SLA — Service Level Agreement
An SLA is a contractual commitment to customers, usually with financial penalties for breach. SLAs are always more relaxed than SLOs — the gap is your safety margin.
Error Budgets
The error budget is the allowable unreliability defined by the SLO:
Error budget = 100% − SLO target
For a 99.9% availability SLO over 30 days:
- Error budget = 0.1%
- Allowed downtime = 0.001 × 30 days × 24 hours × 60 minutes = 43.2 minutes
The error budget is the key management tool in SRE:
- If budget is healthy (plenty remaining): Take risks. Deploy frequently. Run chaos experiments. Ship features faster.

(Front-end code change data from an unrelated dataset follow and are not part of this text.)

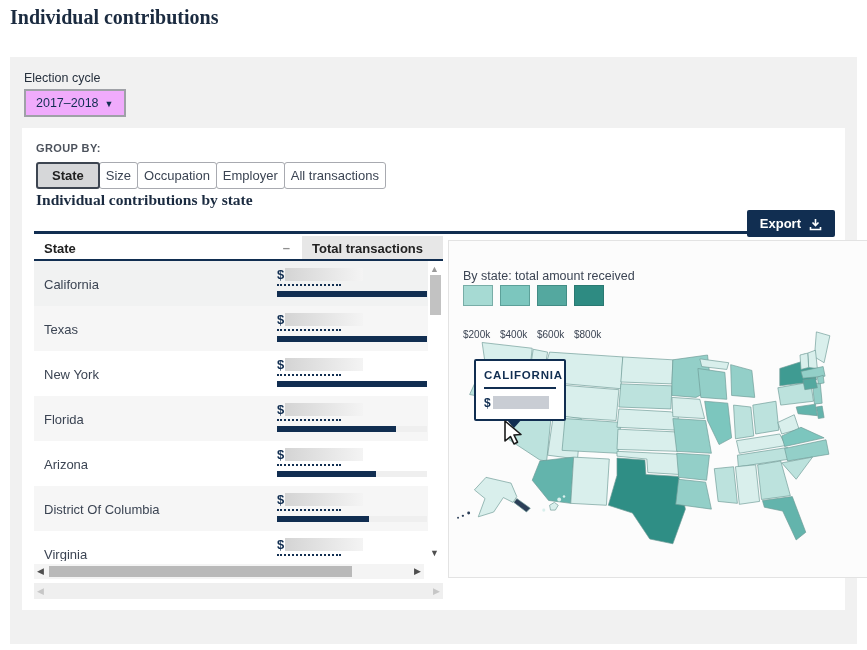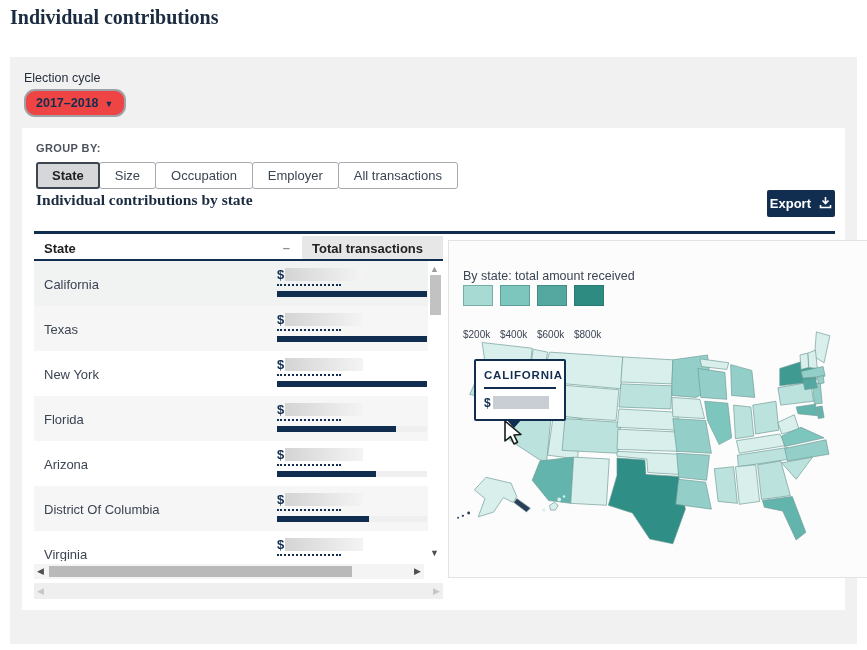--- a/index.html
+++ b/index.html
@@ -12,8 +12,8 @@
   .gray-card { position:absolute; left:10px; top:57px; width:847px; height:587px; background:#f1f1f1; }
 
   .cycle-label { position:absolute; left:14px; top:14px; font-size:12.5px; color:#26303d; }
-  .cycle-select { position:absolute; left:14px; top:32px; background:#ef4444; border:2px solid #9fa1a7;
-    border-radius:11px; padding:5px 10px; font-size:12.5px; font-weight:bold; color:#112e51; cursor:pointer; }
+  .cycle-select { position:absolute; left:14px; top:32px; background:#f0abfc; border:2px solid #9fa1a7;
+    border-radius:0; padding:5px 10px; font-size:12.5px; font-weight:normal; color:#112e51; cursor:pointer; }
   .cycle-select .caret { font-size:9px; color:#112e51; margin-left:6px; }
 
   .white-card { position:absolute; left:12px; top:71px; width:823px; height:482px; background:#fff; }

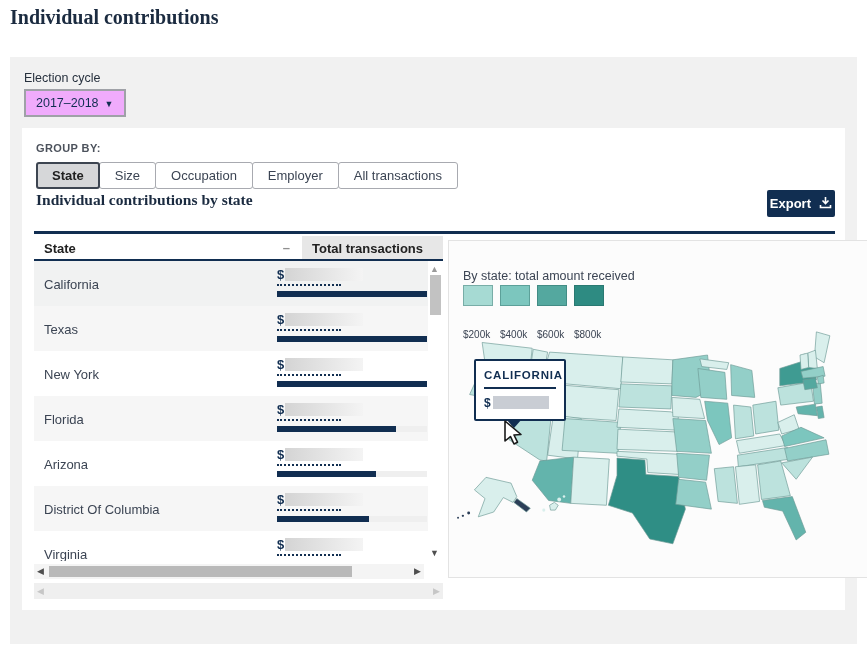--- a/index.html
+++ b/index.html
@@ -22,7 +22,7 @@
     color:#4c525c; letter-spacing:.4px; }
   .tabs { position:absolute; left:14px; top:34px; display:flex; }
   .tab { background:#fff; border:1px solid #a8aab0; border-radius:3px; margin-right:-1px;
-    padding:5px 15px; font-size:13px; color:#3b4453; height:27px; cursor:pointer; white-space:nowrap; }
+    padding:5px 6px; font-size:13px; color:#3b4453; height:27px; cursor:pointer; white-space:nowrap; }
   .tab.active { background:#d6d7d9; border:2px solid #3d4551; font-weight:bold; color:#212121;
     z-index:2; padding:4px 14px; }
 

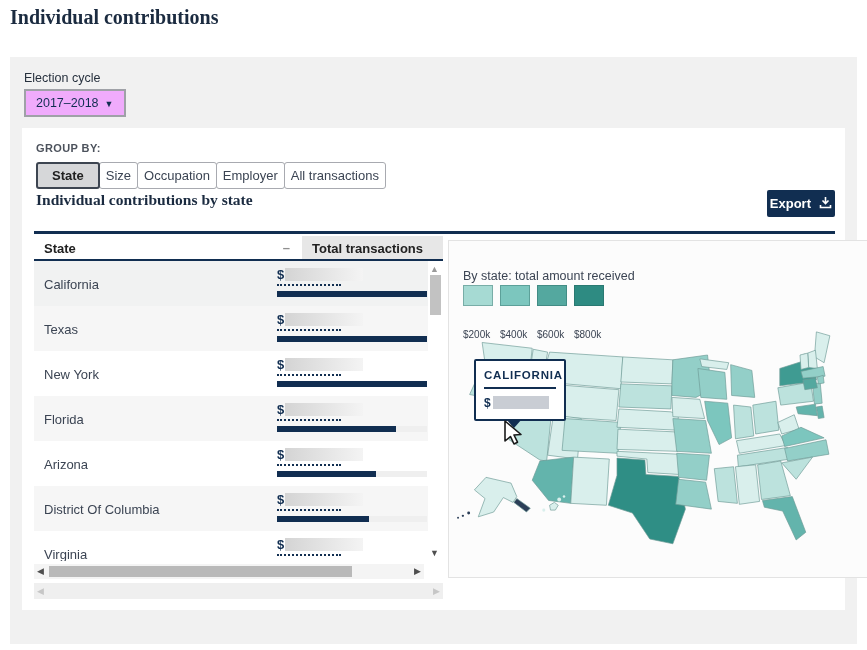--- a/index.html
+++ b/index.html
@@ -32,8 +32,8 @@
 
   .section-heading { position:absolute; left:14px; top:63px; font-family:"Liberation Serif",serif;
     font-weight:bold; font-size:15.5px; color:#1b2b40; }
-  .export-btn { position:absolute; right:10px; top:62px; background:#112e51; color:#fff; border:none;
-    border-radius:2px; padding:6px 3px; font-size:13px; font-weight:bold; display:flex; align-items:flex-start;
+  .export-btn { position:absolute; right:10px; top:82px; background:#112e51; color:#fff; border:none;
+    border-radius:2px; padding:6px 13px; font-size:13px; font-weight:bold; display:flex; align-items:flex-end;
     gap:8px; cursor:pointer; }
 
   .data-sep { position:absolute; left:12px; top:103px; width:801px; height:3px; background:#112e51; }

- If budget is nearly exhausted: Slow down. Freeze non-critical changes. Focus engineering on reliability work.
- If budget is fully spent: Stop feature work. The SRE and product team must agree on a reliability sprint before resuming normal velocity.
Error budgets remove the adversarial dynamic between Dev (wants to deploy) and Ops (wants stability). Both teams agree on the SLO, and the budget is a shared resource they manage together.
Toil
Google SRE defines toil as work that is:
- Manual — requires a human to do it
- Repetitive — done over and over
- Automatable — a computer could do it
- Tactical — reactive, not building long-term value
- Does not produce enduring improvement
Examples: manually restarting a service that crashes weekly, manually scaling a fleet before a known traffic spike, copying data between systems by hand.
Google's guideline: SREs should spend no more than 50% of their time on toil. The rest should be engineering work that reduces future toil. If toil exceeds 50%, the team is operating as a firefighting team, not an SRE team.
Blameless Postmortems
When a service breaches its SLO (an incident), a blameless postmortem analyses what happened without attributing fault to individuals. The focus is on system and process improvements that prevent recurrence. A good postmortem includes:
- Timeline of events
- Root cause analysis (the system causes, not "human error")
- Impact quantification (how much error budget was consumed)
- Concrete action items with owners and deadlines